My last update on the British election was a story of the Liberal Democrat party’s increasing dominance in the world of British politics. However, in the last week they have lost that dominance, as the election held last Thursday left them with a much smaller number of Members of Parliament (MPs) than expected. The party received 57 seats, as opposed to the 62 they got in the 2005 election, according to the BBC. The election resulted in a hung parliament for the first time since 1974, when there was a Labour/Liberal Democrat party coalition.

A “hung parliament,” as explained in the last installment of this column, means that two or more parties share power, and all have to agree on how to run the country. Currently it seems most probable that it will be a Conservative/Liberal Democrat coalition. The alternative is a Labour/Liberal Democrat coalition, which would mean a smaller majority and would quite possibly require the cooperation of other smaller parties to ensure a majority in parliament.

Last Friday, the Conservatives and the Liberal Democrats started negotiations to determine whether they were compatible enough in policy and vision to form a coalition. Both David Cameron (Conservative leader) and Nick Clegg (Liberal Democrat leader) have stated what they are prepared to do in this coalition and what each party wants. There are several issues over which the two parties disagree in a major way, including immigration, the European Union, and spending cuts. Cameron and Clegg are currently deciding whether they will form a coalition government.

When such a coalition is formed, it is not normally expected to last long, and another election within the same year is the norm. However, according to the BBC, the current situation may be different because the main party funds are depleted due to election costs. In fact, the BBC also stated that any party forcing another election in the next year or so will likely be unpopular and be seen as upsetting the balance of the coalition.

A coalition is generally seen to be a very cooperative experience, as it provides an environment in which parties must get along with one another for the good of the country. It is in their interest to cooperate if they want to be elected as dual or sole representatives into the next government.

In reference to talks with the Liberal Democrats on coalition matters, Cameron said: “Inevitably, these negotiations will involve compromise. But that’s what working together in the national interest means.” Most British politicians would agree that progress can only be achieved through cooperation.

In this economic climate, all parties need to work together to take the country out of recession. Liberal Democrat Treasury spokesman Vince Cable believes a joint party commission should be put together to solve the economic crisis. According to the BBC, both Cable and Conservative Chancellor George Osborne agree that the currently planned job tax by the Labour party is wrong.

The potential coalition would mean that the Liberal Democrats would be the minority party with 57 seats, opposed to the Conservatives’ 306. This would include the possibility of Cable being appointed as Chief Secretary of the Treasury.

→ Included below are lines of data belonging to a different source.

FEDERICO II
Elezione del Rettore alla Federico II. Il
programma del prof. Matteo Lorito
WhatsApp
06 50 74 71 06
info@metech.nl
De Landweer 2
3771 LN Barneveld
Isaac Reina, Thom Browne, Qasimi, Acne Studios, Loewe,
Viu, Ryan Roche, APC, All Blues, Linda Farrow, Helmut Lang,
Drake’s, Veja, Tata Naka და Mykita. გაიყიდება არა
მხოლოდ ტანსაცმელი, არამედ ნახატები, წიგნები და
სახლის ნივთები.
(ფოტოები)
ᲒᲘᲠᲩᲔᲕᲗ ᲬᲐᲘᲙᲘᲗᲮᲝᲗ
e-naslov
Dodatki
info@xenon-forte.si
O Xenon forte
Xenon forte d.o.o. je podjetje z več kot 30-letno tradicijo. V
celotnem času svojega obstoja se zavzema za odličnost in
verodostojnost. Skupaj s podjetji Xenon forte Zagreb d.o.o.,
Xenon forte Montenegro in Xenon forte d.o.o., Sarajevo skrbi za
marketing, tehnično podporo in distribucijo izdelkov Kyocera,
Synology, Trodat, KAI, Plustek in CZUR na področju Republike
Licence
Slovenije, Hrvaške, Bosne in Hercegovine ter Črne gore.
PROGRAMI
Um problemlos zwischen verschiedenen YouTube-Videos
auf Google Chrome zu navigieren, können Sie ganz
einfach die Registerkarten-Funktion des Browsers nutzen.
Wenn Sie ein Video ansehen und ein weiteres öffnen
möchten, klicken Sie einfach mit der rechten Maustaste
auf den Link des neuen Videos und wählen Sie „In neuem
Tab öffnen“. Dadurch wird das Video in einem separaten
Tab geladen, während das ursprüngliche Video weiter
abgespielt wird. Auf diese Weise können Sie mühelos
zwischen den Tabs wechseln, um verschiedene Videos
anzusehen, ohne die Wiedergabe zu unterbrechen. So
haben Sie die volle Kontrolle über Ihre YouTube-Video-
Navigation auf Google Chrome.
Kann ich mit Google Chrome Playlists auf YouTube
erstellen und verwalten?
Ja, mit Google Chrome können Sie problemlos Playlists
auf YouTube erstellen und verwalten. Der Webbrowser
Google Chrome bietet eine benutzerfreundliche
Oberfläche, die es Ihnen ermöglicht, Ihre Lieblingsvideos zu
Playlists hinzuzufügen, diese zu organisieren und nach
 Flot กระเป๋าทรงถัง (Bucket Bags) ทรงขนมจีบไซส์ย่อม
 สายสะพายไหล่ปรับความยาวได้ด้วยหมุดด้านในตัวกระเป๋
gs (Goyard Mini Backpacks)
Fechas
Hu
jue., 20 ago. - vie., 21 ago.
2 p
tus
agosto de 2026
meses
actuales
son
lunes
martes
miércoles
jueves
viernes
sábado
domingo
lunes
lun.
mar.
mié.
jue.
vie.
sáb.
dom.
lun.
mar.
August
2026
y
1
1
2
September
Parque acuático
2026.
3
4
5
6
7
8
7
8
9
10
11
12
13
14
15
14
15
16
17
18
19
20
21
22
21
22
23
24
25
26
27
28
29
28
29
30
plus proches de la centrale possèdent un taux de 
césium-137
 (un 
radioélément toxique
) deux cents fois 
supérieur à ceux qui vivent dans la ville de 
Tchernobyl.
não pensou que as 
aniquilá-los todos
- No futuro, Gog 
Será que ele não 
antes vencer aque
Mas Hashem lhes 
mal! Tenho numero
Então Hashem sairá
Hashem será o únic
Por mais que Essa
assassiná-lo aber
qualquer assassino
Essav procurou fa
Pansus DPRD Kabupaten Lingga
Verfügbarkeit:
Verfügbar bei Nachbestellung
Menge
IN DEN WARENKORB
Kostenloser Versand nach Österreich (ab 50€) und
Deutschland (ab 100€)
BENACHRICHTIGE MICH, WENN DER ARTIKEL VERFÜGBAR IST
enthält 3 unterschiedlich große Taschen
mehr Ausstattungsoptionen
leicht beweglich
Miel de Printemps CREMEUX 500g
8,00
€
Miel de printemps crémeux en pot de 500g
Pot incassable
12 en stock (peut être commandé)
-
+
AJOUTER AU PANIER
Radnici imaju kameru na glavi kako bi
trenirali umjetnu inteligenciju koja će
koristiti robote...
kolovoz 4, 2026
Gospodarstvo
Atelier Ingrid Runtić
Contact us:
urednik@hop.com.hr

The other side to this election has been the greatly increased involvement from the British population as a whole, as compared with previous elections, which was ignited by the TV debates. The councils of Britain simply could not handle the increased turnout to polling stations. It is fair to say this was only a modest turnout of voters and was by no means the majority of the British population, but when 10 p.m. came and the polling stations had to close, there were still many people left to vote. It was an embarrassment to British democracy that many of these people were not able to vote, and the public was outraged.

The embarrassment was further etched into the country’s psyche because British expertise is often brought into elections on an international scale to maintain order and to accommodate large numbers of people wanting to exercise their democratic right to vote.

This election has been a fascinating one with many twists and turns, and although it has not met its conclusion, it has restored imagination to British politics. Whichever coalition may result from the election, the parties involved will be expected to work together to ensure a stable future for Britain.